More strictly oriented to the exploitation of the technical aspects of ceramics, bulky jewelry from Dutch jeweler Peter Hoogeboom consists of a systematic assembly of small units of porcelain of the same dimensions, to create a new piece of clothing: a large bracelet like a sleeve, a scarf, a shirt collar. For her jewels, which are of fairly standard configurations (pearl necklaces or earrings called ‘girandole’) the Taiwanese jeweler Shu-lin Wu worked with the Japanese technique of mokume-gane, traditionally devoted to samurai armor. This ancient technique allows the jeweler to obtain many random new textures: duskiness, irregularities, inhomogenous colors.

Natalie Lude
Natalie Lude, Breakfast at Tiffany’s, Set for the Table, 2009, stoneware, brass gold plated, textile, wood, 800 x 800 x 300 mm, photo: Anais Bucher

For collars that seem classic, Finnish jeweler Terhi Tolvanen plays on the similarity of nature (juxtaposition of small branches) while the Netherlands’ Evert Nijland has protruded in relief, like buds, the kind of decorations that are traditionally painted on the surface of the porcelain. By meticulous work, less spectacular but pertinent, the rings of Swiss jeweler Andi Gut are created from dental ceramic. Their configurations, close to the proportions of a tooth, accentuate their medical references. This has something in common with the molding of female sexual organ on live models that French jeweler Carole Deltenre manufactures for her pins, all framed portraits of some intimate personal relationship.

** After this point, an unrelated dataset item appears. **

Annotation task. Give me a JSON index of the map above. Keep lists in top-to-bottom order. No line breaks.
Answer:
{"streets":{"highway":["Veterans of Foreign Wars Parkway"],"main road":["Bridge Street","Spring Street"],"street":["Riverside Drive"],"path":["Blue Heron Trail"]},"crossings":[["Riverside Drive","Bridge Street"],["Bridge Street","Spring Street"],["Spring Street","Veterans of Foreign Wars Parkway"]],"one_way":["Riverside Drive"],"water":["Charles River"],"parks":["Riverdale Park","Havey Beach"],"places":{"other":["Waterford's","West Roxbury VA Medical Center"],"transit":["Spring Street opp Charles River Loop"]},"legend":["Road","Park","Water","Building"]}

Finally, two jewelers have specifically developed the notion of the unportable. The large elements in white porcelain by Swiss jeweler Christof Zellweger, hung by strips or straps of leather, are suspended from a coat rack with work clothes. Breakfast at Tiffany’s by fellow Swiss Natalie Luder is a disparate set of plates arranged in a large box, like beads of a necklace.

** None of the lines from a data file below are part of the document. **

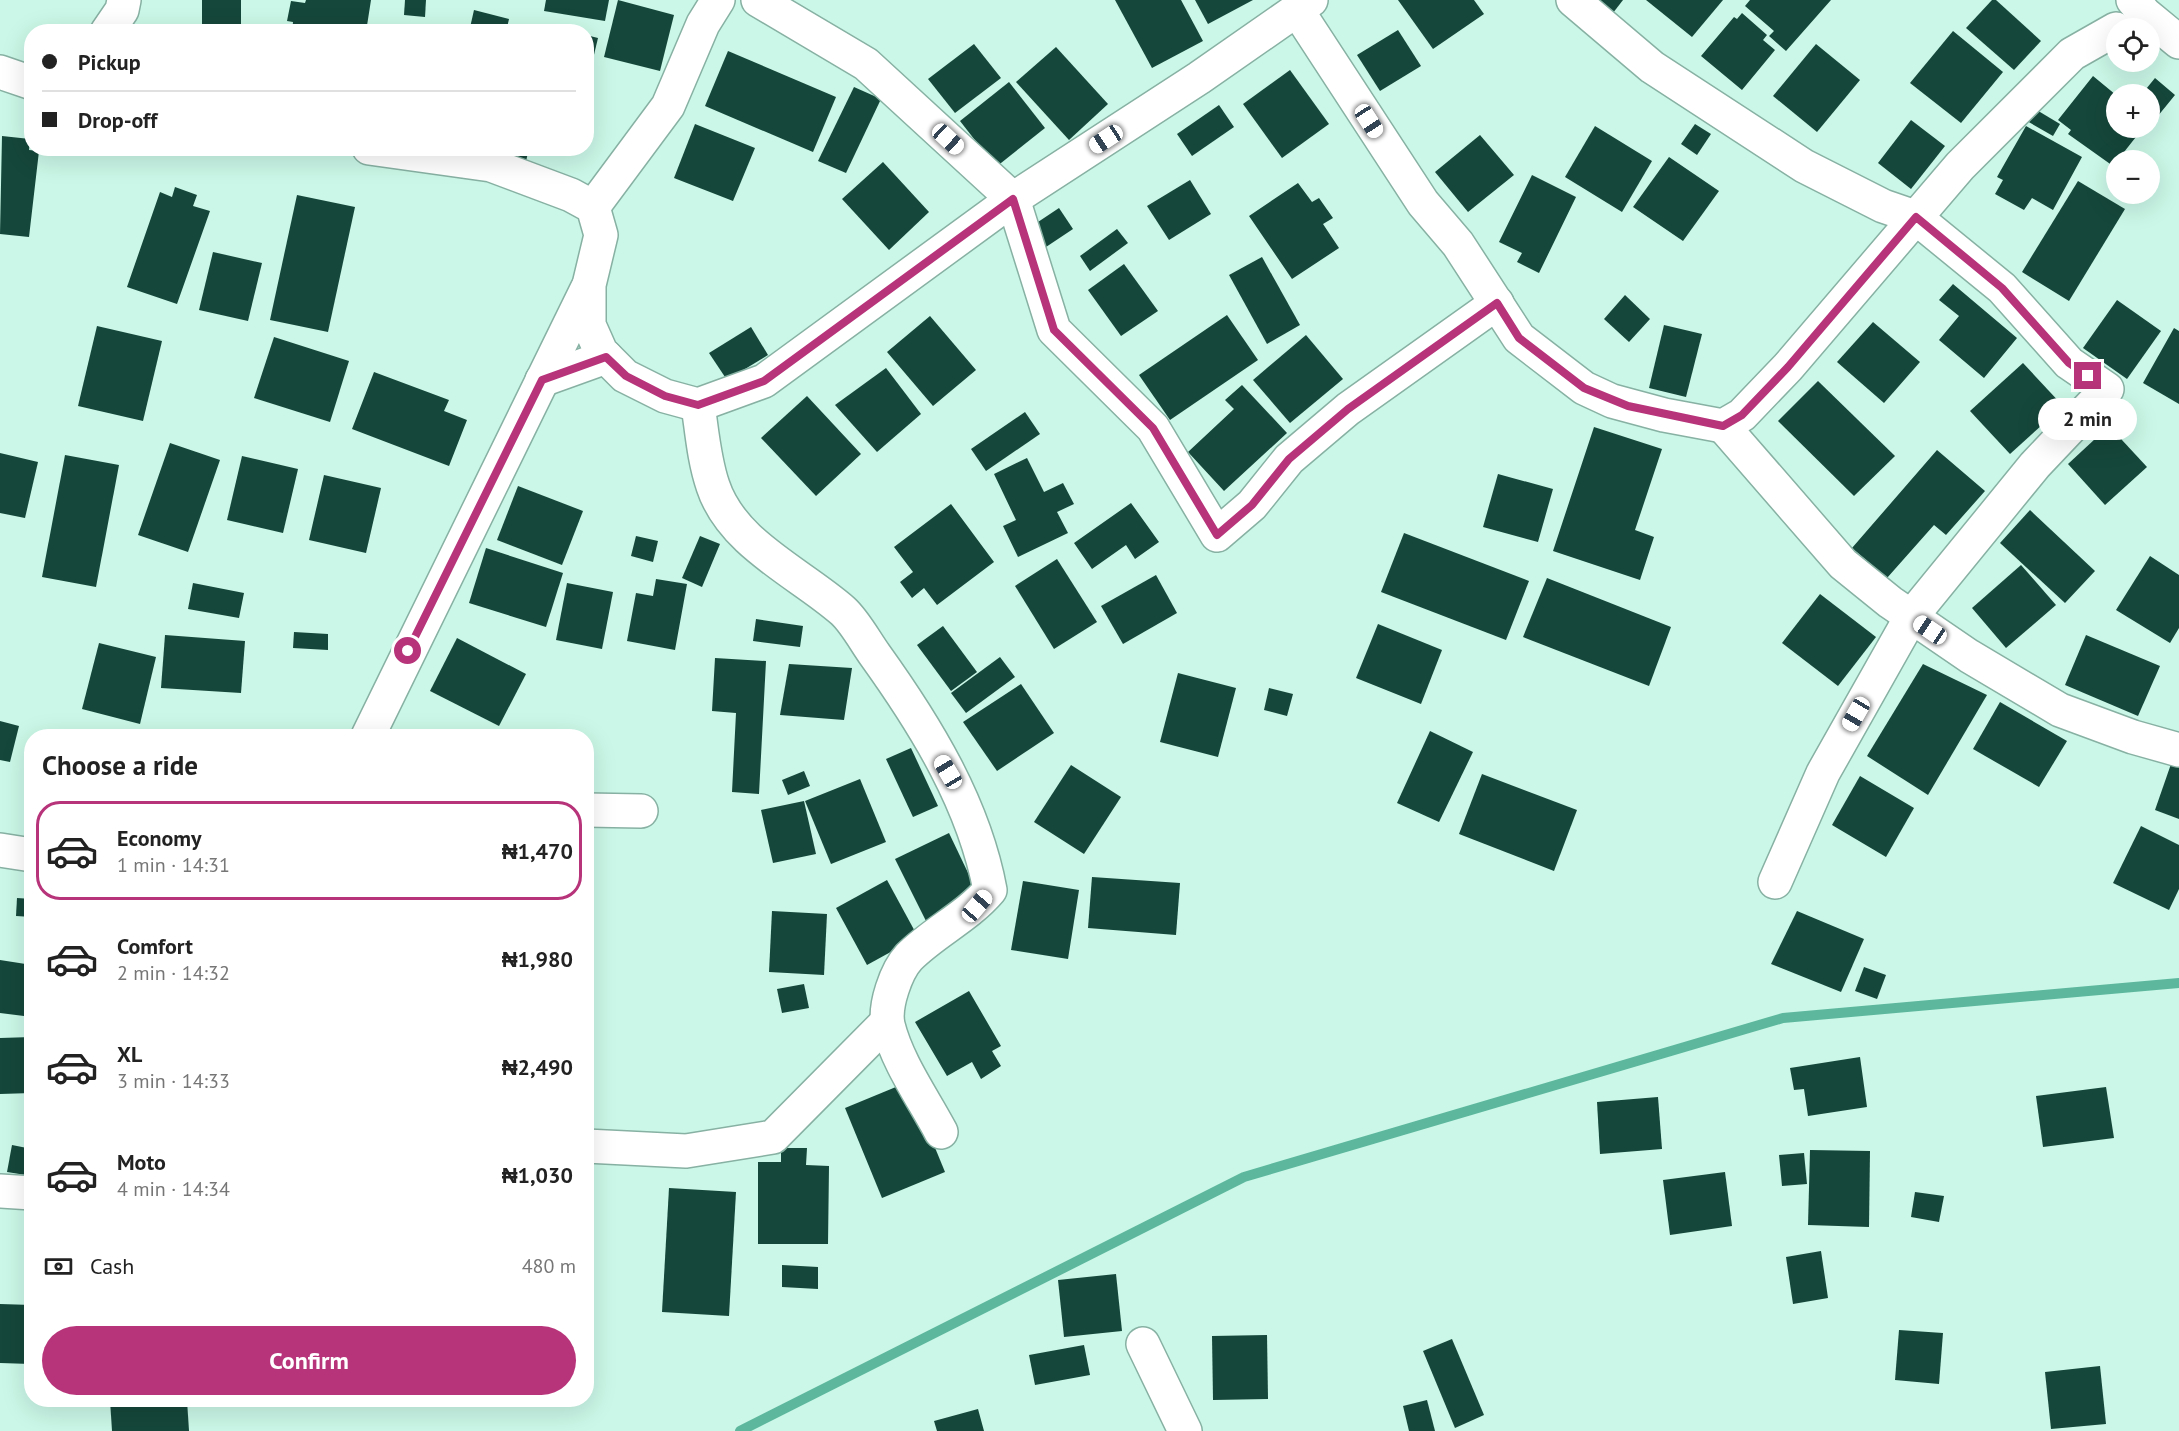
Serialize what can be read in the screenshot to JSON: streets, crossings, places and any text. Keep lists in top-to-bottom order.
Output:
{
  "page": {
    "map_buttons": ["+", "−"],
    "banner": ["Pickup", "Drop-off"],
    "bubble": "2 min",
    "heading": "Choose a ride",
    "list": [
      {
        "name": "Economy",
        "note": "1 min · 14:31",
        "value": "₦1,470"
      },
      {
        "name": "Comfort",
        "note": "2 min · 14:32",
        "value": "₦1,980"
      },
      {
        "name": "XL",
        "note": "3 min · 14:33",
        "value": "₦2,490"
      },
      {
        "name": "Moto",
        "note": "4 min · 14:34",
        "value": "₦1,030"
      }
    ],
    "pay": ["Cash", "480 m"],
    "buttons": "Confirm"
  }
}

Dimension, recovery, technical operation, manipulation or provocation . . . this exhibition highlights some creative levers of contemporary jewelry. Applied to jewelry, the implementation of this specific material highlights its wealth of creative possibilities. This demonstration of beneficial innovations is economically vital for a company like Bernardaud and for contemporary jewelry, which is always ready to experiment but which has no real space to expose its strengths and creative resources.

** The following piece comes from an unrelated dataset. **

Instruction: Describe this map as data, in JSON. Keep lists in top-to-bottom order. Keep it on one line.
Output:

The author would like to thank Nathalie Nyault for her help in translating this text into English.

Author

  • Lucileee Bach

    Lucileee Bach is an art critic based in Paris. She has a PhD from the Sorbonne, which is an anthropology of the jewel as it relates to fashion and contemporary art. She has written a book about the history and design of the ring, and is co-curating an exhibition about French contemporary jewelry that will take place at the Schmuckmuseum in 2014.